BRIEF — Continue the patent text on bump structures for semiconductor devices, beginning right after its final sentence.

DOCUMENT SECTION Block Start

Bump structure for a semiconductor device and method of manufacture

Abstract

A semiconductor device employing the bump structure includes a plurality of bump structures arrayed along a substrate in a first direction. Each bump structure has a width in the first direction greater than a pitch gap between successively arrayed bump structures, and at least one bump structure has a sidewall facing in the first direction that is non-conductive.

Description

BACKGROUND OF THE INVENTION

A number of different techniques exist for providing electrical connection between a semiconductor chip or package and a circuit board or other substrate. The current trend in many of these techniques is the use of solder bumps to form electrical connections instead of wire bonding. For example, bumps are used in such techniques as tape carrier package (TCP), chip on film (COF), and chip on glass (COG). Often techniques such as TCP and COF are more broadly referred to as tape automated bonding (TAB).

While bumps provide an advantage over wire bonding by allowing for a reduction in the spacing between the solder bumps as compared to the spacing between wire bonds, even bump techniques face potential limitations on the spacing between the bumps. For example, in the COG technique, a semiconductor chip (e.g., a liquid crystal display (LCD) driver integrated circuit (IC) package) may be bonded directly to the LCD substrate. In this technique, ACF (anisotropic conductive film) tape is disposed between pads of the LCD substrate and the associated bumps on the driver IC package to form the electrical connection. ACF tape contains electrically conductive particles that are embedded in an insulating material. The conductive particles provide electrical connection between the solder bumps and the pads on the LCD substrate. As the gap between bumps, however, becomes smaller, the particles in the ACF tape may provide electrical connection between bumps; thus, causing a short circuit.

SUMMARY OF THE INVENTION

The present invention provides a bump structure that removes barriers on the spacing between solder bumps of semiconductor chips or packages. As such, the present invention allows for smaller and thinner semiconductor devices.

In one exemplary embodiment, a plurality of bump structures are arrayed along a substrate in a first direction. Each bump structure has a width in the first direction greater than a pitch gap between successively arrayed bump structures. The pitch gap may be thought of as a gap measured at the substrate along the first direction between planes of facing sidewalls of the successively arrayed bump structures. At least one bump structure has a sidewall facing in the first direction that is non-conductive. Because the sidewall is non-conductive, conductive particles disposed between this bump and the bump adjacent to the non-conductive sidewall should not form a short circuit between the two bumps.

In one exemplary embodiment, each bump structure has at least one non-conductive sidewall facing in the first direction.

In another exemplary embodiment, each bump structure has two oppositely facing non-conductive sidewalls facing in the first direction.

In a further exemplary embodiment, each bump structure has one non-conductive sidewall facing in the first direction and one conductive sidewall facing in the first direction such that the conductive sidewall does not face the conductive sidewall of another bump structure.

DOCUMENT SECTION Block End
DATASET RECORDS Block Start

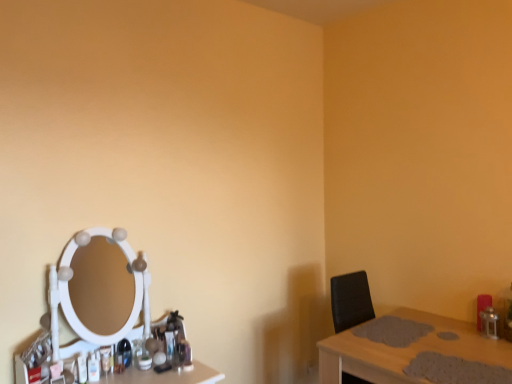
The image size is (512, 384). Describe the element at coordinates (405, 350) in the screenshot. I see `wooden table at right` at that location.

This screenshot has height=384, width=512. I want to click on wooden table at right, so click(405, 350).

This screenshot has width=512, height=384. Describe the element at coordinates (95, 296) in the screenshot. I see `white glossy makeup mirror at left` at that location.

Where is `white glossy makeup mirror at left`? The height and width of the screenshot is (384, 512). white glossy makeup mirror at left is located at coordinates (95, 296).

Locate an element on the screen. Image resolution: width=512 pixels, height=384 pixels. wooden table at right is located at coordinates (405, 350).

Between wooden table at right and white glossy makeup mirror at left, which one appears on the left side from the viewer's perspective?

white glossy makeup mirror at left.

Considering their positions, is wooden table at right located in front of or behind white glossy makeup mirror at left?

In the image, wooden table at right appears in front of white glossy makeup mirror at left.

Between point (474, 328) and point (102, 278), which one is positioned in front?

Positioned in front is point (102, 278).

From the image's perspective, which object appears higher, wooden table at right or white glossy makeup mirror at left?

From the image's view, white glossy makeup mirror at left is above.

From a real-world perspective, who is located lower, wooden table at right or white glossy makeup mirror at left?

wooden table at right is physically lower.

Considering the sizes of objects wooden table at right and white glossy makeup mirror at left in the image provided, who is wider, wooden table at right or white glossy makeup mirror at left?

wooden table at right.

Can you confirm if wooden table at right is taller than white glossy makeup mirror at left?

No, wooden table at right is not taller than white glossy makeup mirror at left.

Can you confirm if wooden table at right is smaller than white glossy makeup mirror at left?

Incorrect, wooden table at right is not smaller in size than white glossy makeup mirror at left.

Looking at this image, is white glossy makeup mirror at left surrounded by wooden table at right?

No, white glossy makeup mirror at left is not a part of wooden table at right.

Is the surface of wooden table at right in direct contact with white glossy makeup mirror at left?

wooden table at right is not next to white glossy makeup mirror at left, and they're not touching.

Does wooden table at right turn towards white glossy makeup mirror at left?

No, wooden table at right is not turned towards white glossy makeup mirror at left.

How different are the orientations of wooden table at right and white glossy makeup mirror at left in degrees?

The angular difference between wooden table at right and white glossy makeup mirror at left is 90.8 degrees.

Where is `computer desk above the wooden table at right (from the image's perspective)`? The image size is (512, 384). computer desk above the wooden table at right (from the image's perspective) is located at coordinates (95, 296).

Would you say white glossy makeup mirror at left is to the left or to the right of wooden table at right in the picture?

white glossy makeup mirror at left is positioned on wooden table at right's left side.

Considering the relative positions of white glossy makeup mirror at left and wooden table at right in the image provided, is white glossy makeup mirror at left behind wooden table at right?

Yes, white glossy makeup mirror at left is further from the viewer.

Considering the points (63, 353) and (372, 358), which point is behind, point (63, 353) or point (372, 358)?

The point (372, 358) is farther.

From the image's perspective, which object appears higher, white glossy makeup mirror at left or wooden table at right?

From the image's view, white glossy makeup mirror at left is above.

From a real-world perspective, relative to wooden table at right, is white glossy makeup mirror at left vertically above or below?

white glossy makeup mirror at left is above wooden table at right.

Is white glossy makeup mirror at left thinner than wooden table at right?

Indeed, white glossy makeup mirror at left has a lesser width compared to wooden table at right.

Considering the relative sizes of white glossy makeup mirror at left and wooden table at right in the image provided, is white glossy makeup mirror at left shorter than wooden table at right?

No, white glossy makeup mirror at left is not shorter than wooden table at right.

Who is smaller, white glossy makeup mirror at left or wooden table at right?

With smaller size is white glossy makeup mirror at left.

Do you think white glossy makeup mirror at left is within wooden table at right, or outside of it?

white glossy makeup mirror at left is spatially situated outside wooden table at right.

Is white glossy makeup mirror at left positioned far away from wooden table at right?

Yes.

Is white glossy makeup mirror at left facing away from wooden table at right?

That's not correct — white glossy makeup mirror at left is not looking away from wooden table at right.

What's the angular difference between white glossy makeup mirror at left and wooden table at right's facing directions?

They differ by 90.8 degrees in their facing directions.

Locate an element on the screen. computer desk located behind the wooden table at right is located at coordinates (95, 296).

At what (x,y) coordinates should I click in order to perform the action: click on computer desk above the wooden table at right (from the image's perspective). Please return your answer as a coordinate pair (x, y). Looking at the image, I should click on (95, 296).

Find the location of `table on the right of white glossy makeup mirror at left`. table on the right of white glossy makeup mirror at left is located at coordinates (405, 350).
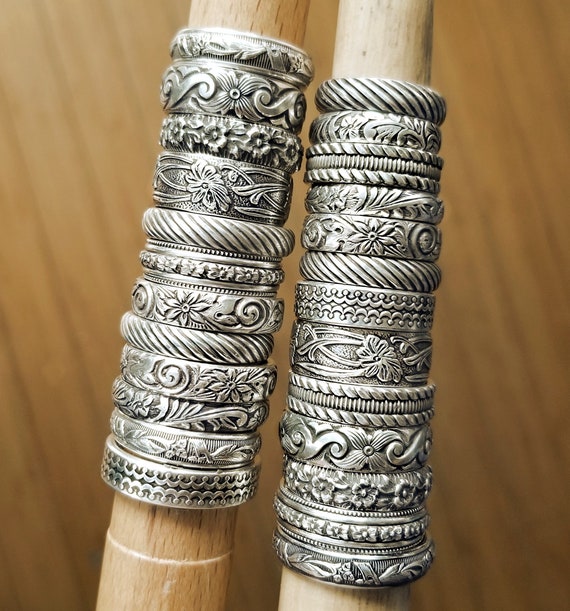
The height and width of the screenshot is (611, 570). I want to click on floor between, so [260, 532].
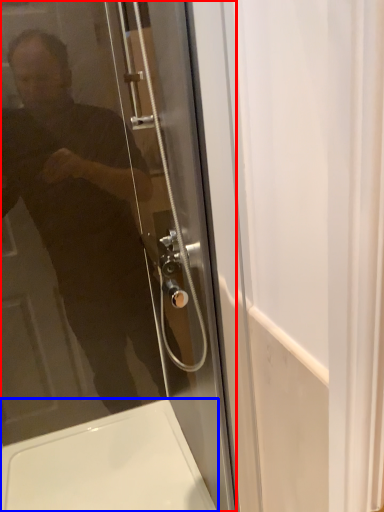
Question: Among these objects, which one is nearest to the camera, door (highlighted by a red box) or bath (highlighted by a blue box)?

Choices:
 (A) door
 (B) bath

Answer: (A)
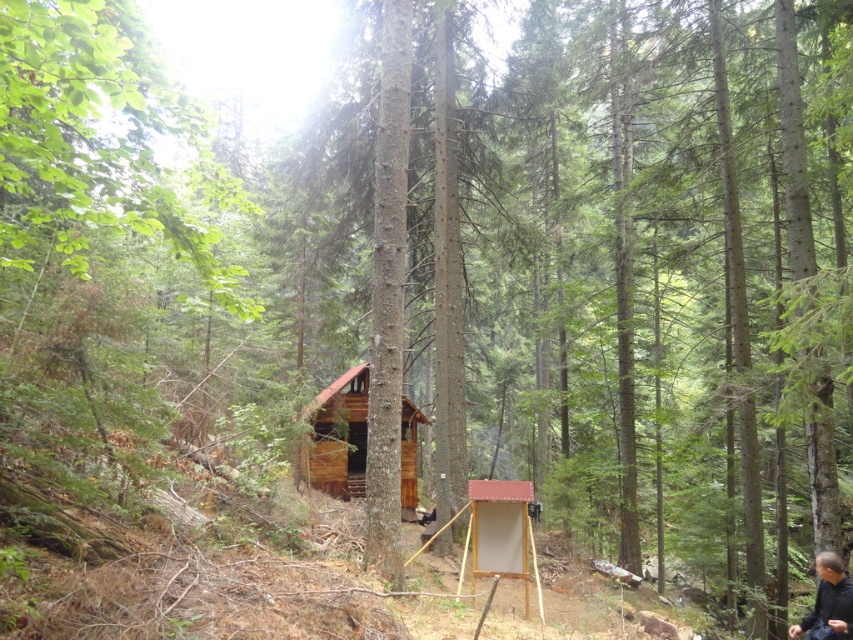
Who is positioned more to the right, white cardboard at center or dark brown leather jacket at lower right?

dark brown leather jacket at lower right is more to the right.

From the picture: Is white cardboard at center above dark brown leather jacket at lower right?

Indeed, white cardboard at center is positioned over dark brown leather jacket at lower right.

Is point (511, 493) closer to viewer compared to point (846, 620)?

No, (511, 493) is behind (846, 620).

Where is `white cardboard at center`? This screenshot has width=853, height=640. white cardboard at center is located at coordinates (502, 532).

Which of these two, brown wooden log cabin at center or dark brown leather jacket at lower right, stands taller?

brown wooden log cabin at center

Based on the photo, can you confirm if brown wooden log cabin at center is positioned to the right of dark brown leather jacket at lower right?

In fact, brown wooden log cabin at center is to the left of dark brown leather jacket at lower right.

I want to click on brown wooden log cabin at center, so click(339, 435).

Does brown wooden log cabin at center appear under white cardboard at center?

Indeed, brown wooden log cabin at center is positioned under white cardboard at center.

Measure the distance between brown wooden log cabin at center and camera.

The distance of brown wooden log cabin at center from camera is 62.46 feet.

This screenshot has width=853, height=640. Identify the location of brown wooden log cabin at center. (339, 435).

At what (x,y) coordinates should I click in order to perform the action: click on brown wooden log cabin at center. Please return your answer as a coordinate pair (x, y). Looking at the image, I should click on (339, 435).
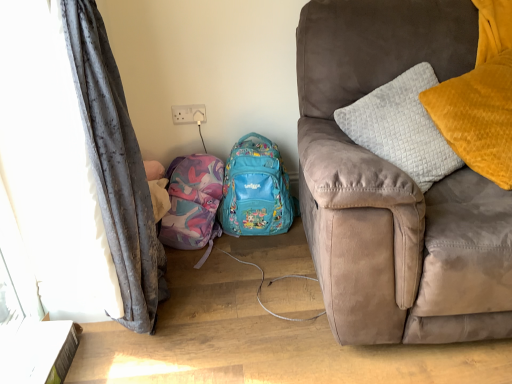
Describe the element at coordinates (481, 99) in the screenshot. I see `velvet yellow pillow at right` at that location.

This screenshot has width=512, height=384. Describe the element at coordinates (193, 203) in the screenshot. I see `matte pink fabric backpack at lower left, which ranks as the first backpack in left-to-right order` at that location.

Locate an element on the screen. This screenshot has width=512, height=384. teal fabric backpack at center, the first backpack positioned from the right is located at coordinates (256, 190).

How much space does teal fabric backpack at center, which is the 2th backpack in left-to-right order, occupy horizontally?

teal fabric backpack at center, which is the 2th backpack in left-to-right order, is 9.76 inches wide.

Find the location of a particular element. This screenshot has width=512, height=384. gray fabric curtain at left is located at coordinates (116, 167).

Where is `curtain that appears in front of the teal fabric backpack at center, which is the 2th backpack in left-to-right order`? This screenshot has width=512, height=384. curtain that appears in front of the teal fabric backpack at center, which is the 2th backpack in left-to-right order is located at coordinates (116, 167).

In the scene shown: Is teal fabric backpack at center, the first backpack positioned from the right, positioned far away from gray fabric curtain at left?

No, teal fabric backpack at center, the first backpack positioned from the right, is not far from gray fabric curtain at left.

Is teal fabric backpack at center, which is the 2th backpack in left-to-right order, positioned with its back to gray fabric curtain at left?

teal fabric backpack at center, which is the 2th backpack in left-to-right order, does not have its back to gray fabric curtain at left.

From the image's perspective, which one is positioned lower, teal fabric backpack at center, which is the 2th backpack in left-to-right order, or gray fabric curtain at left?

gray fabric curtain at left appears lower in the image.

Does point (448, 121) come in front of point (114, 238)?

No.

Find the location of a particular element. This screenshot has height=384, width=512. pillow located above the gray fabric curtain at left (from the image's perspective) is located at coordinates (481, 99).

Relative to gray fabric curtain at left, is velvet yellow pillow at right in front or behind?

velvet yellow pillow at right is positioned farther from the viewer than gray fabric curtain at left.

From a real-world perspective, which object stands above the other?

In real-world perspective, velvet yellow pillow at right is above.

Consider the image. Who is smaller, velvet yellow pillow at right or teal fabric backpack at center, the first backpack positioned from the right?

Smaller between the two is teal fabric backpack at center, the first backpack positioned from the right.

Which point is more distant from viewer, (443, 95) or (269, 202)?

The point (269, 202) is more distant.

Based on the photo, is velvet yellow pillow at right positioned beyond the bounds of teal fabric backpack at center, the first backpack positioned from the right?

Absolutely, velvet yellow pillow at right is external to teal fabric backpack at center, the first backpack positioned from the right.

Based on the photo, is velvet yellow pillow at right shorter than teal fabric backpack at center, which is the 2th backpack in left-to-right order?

DATASET RECORDS Block End

RESPONSE FOR THIS EXERCISE —
In a still further exemplary embodiment, the array of bump structures alternate from a first type to a second type. The bump structure of the first type has two oppositely facing non-conductive sidewalls that face in the first direction, and the bump structure of the second type has two oppositely facing conductive sidewalls that face in the first direction.

In association with any of the above described embodiments, the successively arrayed bump structures may be disposed offset from one another in a second direction along the substrate.

An exemplary embodiment of the present invention also includes a plurality of bumps arrayed along a substrate in a first direction and a plurality of conductive lines formed in a second direction. Each conductive line is associated with one of the bumps, and each conductive line is disposed over a top surface of the associated bump and over two oppositely facing sidewalls of the bump; the two oppositely facing sidewalls facing in the second direction. Each conductive line extends over the substrate from each of the two oppositely facing sidewalls. Because of this, the conductive line assists in maintaining the associated bump adhered to the substrate.

Other exemplary embodiments of the present invention provide for methods of forming the above described embodiments.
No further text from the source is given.